The 26-40 age group showed more than the epxected values for Amazon (Obs = 11, Exp = 18, and Res = -1.65) and just a little bit more for Disney+ (Obs = 25, Exp = 20.33, and Res = 1.03) and Hulu (Obs = 15, Exp = 15.33, and Res = -2.13), and way more than the expected values for Netflix (Obs = 41, Exp = 15.33, and Res = 0.66).
The 41+ age group showed more than the epxected values for Amazon (Obs = 39, Exp = 18, and Res = 4.95) and just a little bit less for Disney+ (Obs = 14, Exp = 20.33, and Res = -1.40) and more for Hulu (Obs = 23, Exp = 15.33, and Res = -2.13), and way less for Netflix (Obs = 23, Exp = 15.33, and Res = -2.30).
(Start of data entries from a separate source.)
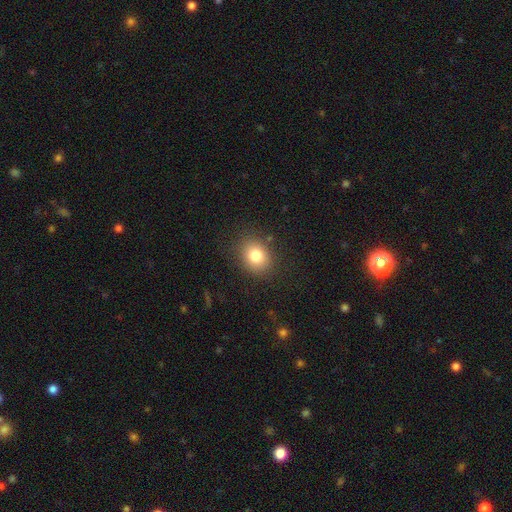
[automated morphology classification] Smooth or featured?
  - smooth: 81% *
  - star or artifact: 11%
  - featured or disk: 9%
How rounded?
  - round: 55% *
  - in between: 44%
  - cigar-shaped: 1%
Merging?
  - none: 86% *
  - minor disturbance: 10%
  - major disturbance: 3%
  - merger: 1%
7.5 Contributions to the Chi-Square Statistic
##
## Amazon Disney+ Hulu Netflix Other
## 18–25 10.88888889 0.13661202 3.83333333 2.70270270 3.04761905
## 26–40 2.72222222 1.07103825 0.02898551 0.43243243 0.58333333
## 41+ 24.50000000 1.97267760 4.52898551 5.29729730 6.29761905
##
## Amazon Disney+ Hulu Netflix Other
## 18–25 16.00277665 0.20077087 5.63363056 3.97200744 4.47891125
## 26–40 4.00069416 1.57404361 0.04259834 0.63552119 0.85729161
## 41+ 36.00624747 2.89913133 6.65599073 7.78513459 9.25525020
## Warning: package 'pheatmap' was built under R version 4.5.2
pheatmap(perc_cont,
display_numbers = TRUE,
cluster_rows = FALSE,
cluster_cols = FALSE,
main = "% Contribution to Chi-Square Statistic")
The cell that contributes the most to the Chi-square statistic is the 41+ (Amazon) while it seems like groups, such as 18-25 and 26-40 do not seem to show a preference when it comes to streaming platforms.
7.6 Effect Size (Cramer’s V)
## Warning: package 'DescTools' was built under R version 4.5.2
##
## Attaching package: 'DescTools'
## The following objects are masked from 'package:Hmisc':
##
## %nin%, Label, Mean, Quantile
## The following object is masked from 'package:mosaic':
##
## MAD
## [1] 0.3367584
The effect size 0.3368, which is statistically considered to be a moderate effect between AgeCat and Platform variables.
7.7 Final Interpretation
The Chi-Square test revealed a significant relationship between age and platform preference, χ²(8, N = 300) = 68.004, p = 1.203e-11. The largest contributions came from the 41+ age group and Amazon cells. Cramer’s V = 0.37 indicates a weak-to-moderate association. This suggests that older viewers favor Amazon, while younger adults seem to show a preference for streaming platforms such as Netflix like. These insights could help streaming services tailor content and marketing strategies to specific age demographics.